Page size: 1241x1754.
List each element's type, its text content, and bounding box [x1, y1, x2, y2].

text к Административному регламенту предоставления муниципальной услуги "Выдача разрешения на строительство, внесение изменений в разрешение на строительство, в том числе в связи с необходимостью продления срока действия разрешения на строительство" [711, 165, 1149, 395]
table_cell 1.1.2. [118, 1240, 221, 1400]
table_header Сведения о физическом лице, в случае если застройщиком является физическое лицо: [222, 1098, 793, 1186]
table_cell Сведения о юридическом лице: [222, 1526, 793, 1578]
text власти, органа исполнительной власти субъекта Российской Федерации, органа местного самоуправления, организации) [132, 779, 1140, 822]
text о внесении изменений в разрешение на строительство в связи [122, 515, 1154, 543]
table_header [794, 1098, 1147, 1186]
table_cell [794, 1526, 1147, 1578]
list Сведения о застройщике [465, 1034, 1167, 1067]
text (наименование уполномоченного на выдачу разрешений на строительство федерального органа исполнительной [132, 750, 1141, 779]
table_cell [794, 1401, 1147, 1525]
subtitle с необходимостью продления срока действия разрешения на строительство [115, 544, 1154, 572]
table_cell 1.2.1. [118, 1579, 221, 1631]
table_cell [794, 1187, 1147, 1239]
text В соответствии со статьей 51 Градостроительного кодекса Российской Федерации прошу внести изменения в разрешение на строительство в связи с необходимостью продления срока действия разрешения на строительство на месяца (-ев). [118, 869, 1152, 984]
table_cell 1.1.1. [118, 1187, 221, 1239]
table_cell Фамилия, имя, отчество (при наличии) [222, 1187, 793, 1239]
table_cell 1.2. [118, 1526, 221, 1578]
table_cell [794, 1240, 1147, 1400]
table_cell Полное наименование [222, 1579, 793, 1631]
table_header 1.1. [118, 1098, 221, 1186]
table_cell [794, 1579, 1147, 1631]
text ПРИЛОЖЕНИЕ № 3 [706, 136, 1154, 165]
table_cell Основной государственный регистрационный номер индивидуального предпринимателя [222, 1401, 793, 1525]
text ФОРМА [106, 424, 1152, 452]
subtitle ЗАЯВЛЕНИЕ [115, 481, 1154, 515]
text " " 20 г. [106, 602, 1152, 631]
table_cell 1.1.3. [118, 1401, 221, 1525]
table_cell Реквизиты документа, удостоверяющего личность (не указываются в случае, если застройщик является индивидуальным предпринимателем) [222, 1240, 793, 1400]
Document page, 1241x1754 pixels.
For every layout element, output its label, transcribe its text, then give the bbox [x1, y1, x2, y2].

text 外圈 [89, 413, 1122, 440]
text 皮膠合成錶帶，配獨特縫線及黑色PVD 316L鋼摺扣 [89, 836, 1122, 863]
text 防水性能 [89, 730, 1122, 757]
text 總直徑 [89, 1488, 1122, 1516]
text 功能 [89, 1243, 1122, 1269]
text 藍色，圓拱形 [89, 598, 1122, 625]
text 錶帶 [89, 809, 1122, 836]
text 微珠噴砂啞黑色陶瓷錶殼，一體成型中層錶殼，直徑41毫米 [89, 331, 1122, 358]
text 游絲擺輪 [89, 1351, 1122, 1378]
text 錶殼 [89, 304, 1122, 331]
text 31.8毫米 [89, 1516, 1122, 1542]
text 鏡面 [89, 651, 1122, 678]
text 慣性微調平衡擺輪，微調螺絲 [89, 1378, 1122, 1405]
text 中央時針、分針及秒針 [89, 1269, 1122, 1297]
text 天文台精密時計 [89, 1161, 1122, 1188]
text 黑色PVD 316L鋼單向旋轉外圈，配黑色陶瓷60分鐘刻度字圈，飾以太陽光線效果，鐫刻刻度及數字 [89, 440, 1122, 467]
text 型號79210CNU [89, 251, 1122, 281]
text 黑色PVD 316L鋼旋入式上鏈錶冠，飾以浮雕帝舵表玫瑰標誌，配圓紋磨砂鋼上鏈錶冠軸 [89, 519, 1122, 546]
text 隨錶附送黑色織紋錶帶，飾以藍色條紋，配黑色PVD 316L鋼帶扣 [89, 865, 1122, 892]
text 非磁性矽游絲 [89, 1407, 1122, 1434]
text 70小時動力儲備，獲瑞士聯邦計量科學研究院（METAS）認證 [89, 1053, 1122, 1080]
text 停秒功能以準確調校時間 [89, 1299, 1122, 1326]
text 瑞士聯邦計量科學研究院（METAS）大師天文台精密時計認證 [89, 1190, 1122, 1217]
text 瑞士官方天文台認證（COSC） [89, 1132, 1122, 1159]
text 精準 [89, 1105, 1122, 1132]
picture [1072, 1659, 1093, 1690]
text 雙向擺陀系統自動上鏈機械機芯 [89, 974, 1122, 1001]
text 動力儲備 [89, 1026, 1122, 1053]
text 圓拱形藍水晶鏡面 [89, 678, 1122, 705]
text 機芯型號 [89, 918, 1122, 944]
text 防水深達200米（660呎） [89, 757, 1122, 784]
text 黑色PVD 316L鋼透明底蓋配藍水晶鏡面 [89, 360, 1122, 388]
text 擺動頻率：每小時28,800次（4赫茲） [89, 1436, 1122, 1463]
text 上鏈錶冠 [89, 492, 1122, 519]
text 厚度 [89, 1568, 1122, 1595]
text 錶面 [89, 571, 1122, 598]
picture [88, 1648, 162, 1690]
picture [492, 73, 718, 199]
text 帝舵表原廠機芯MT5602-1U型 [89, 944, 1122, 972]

+===+

▶ _WHAT YOU WILL DO_:
Your job is to output all of the material exactly.

▶ _WRITTEN REPLY_:
Page size: 1241x1754.
List each element's type, its text content, and bounding box [x1, y1, x2, y2].

text к Административному регламенту предоставления муниципальной услуги "Выдача разрешения на строительство, внесение изменений в разрешение на строительство, в том числе в связи с необходимостью продления срока действия разрешения на строительство" [711, 165, 1149, 395]
table_cell 1.1.2. [118, 1240, 221, 1400]
table_header Сведения о физическом лице, в случае если застройщиком является физическое лицо: [222, 1098, 793, 1186]
table_cell Сведения о юридическом лице: [222, 1526, 793, 1578]
text власти, органа исполнительной власти субъекта Российской Федерации, органа местного самоуправления, организации) [132, 779, 1140, 822]
text о внесении изменений в разрешение на строительство в связи [122, 515, 1154, 543]
table_header [794, 1098, 1147, 1186]
table_cell [794, 1526, 1147, 1578]
list Сведения о застройщике [465, 1034, 1167, 1067]
text (наименование уполномоченного на выдачу разрешений на строительство федерального органа исполнительной [132, 750, 1141, 779]
table_cell [794, 1401, 1147, 1525]
subtitle с необходимостью продления срока действия разрешения на строительство [115, 544, 1154, 572]
table_cell 1.2.1. [118, 1579, 221, 1631]
table_cell [794, 1187, 1147, 1239]
text В соответствии со статьей 51 Градостроительного кодекса Российской Федерации прошу внести изменения в разрешение на строительство в связи с необходимостью продления срока действия разрешения на строительство на месяца (-ев). [118, 869, 1152, 984]
table_cell 1.1.1. [118, 1187, 221, 1239]
table_cell Фамилия, имя, отчество (при наличии) [222, 1187, 793, 1239]
table_cell 1.2. [118, 1526, 221, 1578]
table_cell [794, 1240, 1147, 1400]
table_cell Полное наименование [222, 1579, 793, 1631]
table_header 1.1. [118, 1098, 221, 1186]
table_cell [794, 1579, 1147, 1631]
text ПРИЛОЖЕНИЕ № 3 [706, 136, 1154, 165]
table_cell Основной государственный регистрационный номер индивидуального предпринимателя [222, 1401, 793, 1525]
text ФОРМА [106, 424, 1152, 452]
subtitle ЗАЯВЛЕНИЕ [115, 481, 1154, 515]
text " " 20 г. [106, 602, 1152, 631]
table_cell 1.1.3. [118, 1401, 221, 1525]
table_cell Реквизиты документа, удостоверяющего личность (не указываются в случае, если застройщик является индивидуальным предпринимателем) [222, 1240, 793, 1400]
Document page, 1241x1754 pixels.
For every layout element, output its label, transcribe its text, then give the bbox [x1, y1, x2, y2].

text 外圈 [89, 413, 1122, 440]
text 皮膠合成錶帶，配獨特縫線及黑色PVD 316L鋼摺扣 [89, 836, 1122, 863]
text 防水性能 [89, 730, 1122, 757]
text 總直徑 [89, 1488, 1122, 1516]
text 功能 [89, 1243, 1122, 1269]
text 藍色，圓拱形 [89, 598, 1122, 625]
text 錶帶 [89, 809, 1122, 836]
text 微珠噴砂啞黑色陶瓷錶殼，一體成型中層錶殼，直徑41毫米 [89, 331, 1122, 358]
text 游絲擺輪 [89, 1351, 1122, 1378]
text 錶殼 [89, 304, 1122, 331]
text 31.8毫米 [89, 1516, 1122, 1542]
text 鏡面 [89, 651, 1122, 678]
text 慣性微調平衡擺輪，微調螺絲 [89, 1378, 1122, 1405]
text 中央時針、分針及秒針 [89, 1269, 1122, 1297]
text 天文台精密時計 [89, 1161, 1122, 1188]
text 黑色PVD 316L鋼單向旋轉外圈，配黑色陶瓷60分鐘刻度字圈，飾以太陽光線效果，鐫刻刻度及數字 [89, 440, 1122, 467]
text 型號79210CNU [89, 251, 1122, 281]
text 黑色PVD 316L鋼旋入式上鏈錶冠，飾以浮雕帝舵表玫瑰標誌，配圓紋磨砂鋼上鏈錶冠軸 [89, 519, 1122, 546]
text 隨錶附送黑色織紋錶帶，飾以藍色條紋，配黑色PVD 316L鋼帶扣 [89, 865, 1122, 892]
text 非磁性矽游絲 [89, 1407, 1122, 1434]
text 70小時動力儲備，獲瑞士聯邦計量科學研究院（METAS）認證 [89, 1053, 1122, 1080]
text 停秒功能以準確調校時間 [89, 1299, 1122, 1326]
text 瑞士聯邦計量科學研究院（METAS）大師天文台精密時計認證 [89, 1190, 1122, 1217]
text 瑞士官方天文台認證（COSC） [89, 1132, 1122, 1159]
text 精準 [89, 1105, 1122, 1132]
picture [1072, 1659, 1093, 1690]
text 雙向擺陀系統自動上鏈機械機芯 [89, 974, 1122, 1001]
text 動力儲備 [89, 1026, 1122, 1053]
text 圓拱形藍水晶鏡面 [89, 678, 1122, 705]
text 機芯型號 [89, 918, 1122, 944]
text 防水深達200米（660呎） [89, 757, 1122, 784]
text 黑色PVD 316L鋼透明底蓋配藍水晶鏡面 [89, 360, 1122, 388]
text 擺動頻率：每小時28,800次（4赫茲） [89, 1436, 1122, 1463]
text 上鏈錶冠 [89, 492, 1122, 519]
text 厚度 [89, 1568, 1122, 1595]
text 錶面 [89, 571, 1122, 598]
picture [88, 1648, 162, 1690]
picture [492, 73, 718, 199]
text 帝舵表原廠機芯MT5602-1U型 [89, 944, 1122, 972]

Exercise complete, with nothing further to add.